2000年にデビューした彼らは、レディオヘッドの再来とまで言われ、UKロックの新時代を築き始めた。デビューアルバムの「Parachutes」は繊細なメロディやサウンドが耳に残る極上のオルタナティブ・ロックアルバムだ。

2枚目の「A Rush Of Blood To The Head」や3枚目の「X&Y」も、同じ軸の上にどっしりと腰を据えて、彼らの音を築き上げていた。そんなコールドプレイが、「時代の作り手」から「時代の乗り手」に変化を始めたのが、アルバム「Viva La Vida」だろう。コールドプレイらしさが無くなったわけではない。しかし。「Life In Technicolor」や「Lovers In Japan」、「Viva La Vida」といった、新しいコールドプレイ像を探し始めた楽曲が多く収録された。そして、それは大ヒットした。さらに、「Lost!」という楽曲では、アルバムに収録されたバージョンとは別に、ラッパーのJay-Zとコラボしたバージョンもある。時代はまさにHIP HOP隆盛の時を迎えようとしていた時期である。コールドプレイ自身もデビューから8年が過ぎていた。もちろん変化は必要になってくるが、愚直に自分たちのスタイルを「これ!」と固定するか、もしくは柔軟に変えていくのか。コールドプレイは後者を選択したのだ。

それからはエレクトロサウンドを取り入れたり、スーパーボウルのハーフタイムショウではブルーノ・マーズやビヨンセとも共演をした(この共演は、残念ながらコールドプレイの存在感を薄めてしまったようにも感じたが・・・)。

そして、デビューから20年以上が過ぎた今年、ニューアルバムをリリース。その先行シングルとして発表された「My Universe」は、なんとBTSとのコラボだった。

他にもアルバムには、セレーナ・ゴメスや、ジェイコブ・コリアーなどとのコラボ曲が収録されている。個人的なアンセムがデビューアルバムの「Yellow」の筆者にとっては、ちょっと疑問の残るコラボだったのだが、20年に渡って音楽シーンにいることは、とてつもなく大変な努力が必要なことは理解できる。特に、ここ10年ほどのテクノロジーの進化やSNSの進化など、20年前とは比べ物にならないスピードで物事が動いている時代。その時代の波を予測し、良い波をセレクトし、乗りこなすことは、必要不可欠な要素なのだ。無論、その荒波の中で時代を作る、例えばビリー・アイリッシュのような存在は、とてつもない存在と言えるだろう。

考えてみれば、コールドプレイが世界的(アメリカや、日本のライトな音楽好きなども含めて)ブレイクしたのは、おそらく「VIva Lα Vida」なので、そう考えるとコールドプレイは最初から時代に乗ることを考えていたのかもしれない。
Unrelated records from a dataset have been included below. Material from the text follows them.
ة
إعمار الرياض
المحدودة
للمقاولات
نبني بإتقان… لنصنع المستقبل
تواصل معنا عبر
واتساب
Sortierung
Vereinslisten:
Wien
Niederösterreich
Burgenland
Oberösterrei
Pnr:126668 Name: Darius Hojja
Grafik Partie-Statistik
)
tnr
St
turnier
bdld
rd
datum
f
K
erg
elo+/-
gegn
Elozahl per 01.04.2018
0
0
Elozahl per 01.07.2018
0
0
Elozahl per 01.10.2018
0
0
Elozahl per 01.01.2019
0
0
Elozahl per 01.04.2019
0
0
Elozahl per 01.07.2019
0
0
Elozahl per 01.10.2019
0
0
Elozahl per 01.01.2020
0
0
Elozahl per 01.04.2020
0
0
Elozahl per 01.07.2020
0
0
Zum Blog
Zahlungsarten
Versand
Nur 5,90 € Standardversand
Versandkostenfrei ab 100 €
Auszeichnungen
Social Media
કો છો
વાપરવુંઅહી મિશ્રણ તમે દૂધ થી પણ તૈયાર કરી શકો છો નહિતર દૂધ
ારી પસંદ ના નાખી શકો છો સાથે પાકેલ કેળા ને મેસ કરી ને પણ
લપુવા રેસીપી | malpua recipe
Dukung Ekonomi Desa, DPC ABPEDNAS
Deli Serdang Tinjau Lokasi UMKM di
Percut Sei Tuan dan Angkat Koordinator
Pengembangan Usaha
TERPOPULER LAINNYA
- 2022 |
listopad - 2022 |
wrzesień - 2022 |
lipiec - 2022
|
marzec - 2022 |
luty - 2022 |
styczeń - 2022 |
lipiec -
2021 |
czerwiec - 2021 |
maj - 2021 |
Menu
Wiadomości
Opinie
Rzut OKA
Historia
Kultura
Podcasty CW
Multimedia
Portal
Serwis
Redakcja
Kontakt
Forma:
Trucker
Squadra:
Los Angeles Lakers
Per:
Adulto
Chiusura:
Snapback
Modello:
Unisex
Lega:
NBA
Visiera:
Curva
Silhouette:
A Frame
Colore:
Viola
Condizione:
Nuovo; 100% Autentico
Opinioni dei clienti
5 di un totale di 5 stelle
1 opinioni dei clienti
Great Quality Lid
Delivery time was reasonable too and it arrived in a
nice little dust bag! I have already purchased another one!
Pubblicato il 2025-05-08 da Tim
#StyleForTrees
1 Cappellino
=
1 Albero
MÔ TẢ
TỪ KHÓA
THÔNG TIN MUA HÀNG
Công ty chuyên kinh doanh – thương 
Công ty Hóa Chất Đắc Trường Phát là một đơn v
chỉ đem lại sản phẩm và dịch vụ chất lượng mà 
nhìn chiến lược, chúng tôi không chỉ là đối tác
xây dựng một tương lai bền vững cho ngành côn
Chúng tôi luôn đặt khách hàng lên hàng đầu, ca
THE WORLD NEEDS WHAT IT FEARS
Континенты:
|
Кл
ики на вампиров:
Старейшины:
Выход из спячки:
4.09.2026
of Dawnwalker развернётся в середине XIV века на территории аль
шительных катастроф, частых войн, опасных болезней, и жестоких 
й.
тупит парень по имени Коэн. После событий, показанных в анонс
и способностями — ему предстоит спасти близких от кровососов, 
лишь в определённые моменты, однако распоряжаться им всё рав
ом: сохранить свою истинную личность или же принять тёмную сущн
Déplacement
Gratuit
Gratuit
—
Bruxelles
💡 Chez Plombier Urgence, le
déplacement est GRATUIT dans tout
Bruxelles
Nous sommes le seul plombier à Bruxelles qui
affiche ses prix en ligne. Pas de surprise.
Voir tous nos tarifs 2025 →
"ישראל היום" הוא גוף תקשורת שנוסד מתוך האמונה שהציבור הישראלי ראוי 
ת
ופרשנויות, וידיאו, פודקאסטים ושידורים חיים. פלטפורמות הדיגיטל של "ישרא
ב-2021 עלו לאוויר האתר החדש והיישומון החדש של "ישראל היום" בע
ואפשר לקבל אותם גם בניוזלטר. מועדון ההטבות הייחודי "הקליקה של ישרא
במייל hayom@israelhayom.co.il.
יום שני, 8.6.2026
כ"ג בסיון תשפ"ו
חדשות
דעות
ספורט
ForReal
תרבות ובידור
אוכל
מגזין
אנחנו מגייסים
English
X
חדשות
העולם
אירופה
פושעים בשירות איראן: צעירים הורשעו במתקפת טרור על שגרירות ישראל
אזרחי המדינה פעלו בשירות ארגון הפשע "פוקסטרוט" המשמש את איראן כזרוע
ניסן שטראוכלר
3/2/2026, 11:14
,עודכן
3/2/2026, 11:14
さて、80年代から現在にかけて、時代に乗り続けているアーティストもいる。

マドンナだ。

「マドンナの音」と呼べる確固たるサウンドは、持っていない。しかし80年台のディスコサウンドや、90年台のハウス、2000年台のヒップホップ、そして最新作ではラテンと、時代時代の流れをいち早くキャッチし、プロデューサーや若手アーティスト、注目アーティストとコラボしまくる。デビーから40年以上が過ぎても、言動がニュースとなり、新作が出れば否応なく注目を集める、存在感は恐るべきものがある。

結局のところ、時代を作る、時代に乗る・・・この2つは、後から振り返ると、そうだったのではないか?という後付けでしかないことは、もちろん言うまでもないだろう。そしてアーティストが目指すものは、アーティスト自身しか分かり得ないことでもある。本末転倒ではあるが、こうした視点で音楽を聞いているのも、また一興かもしれない。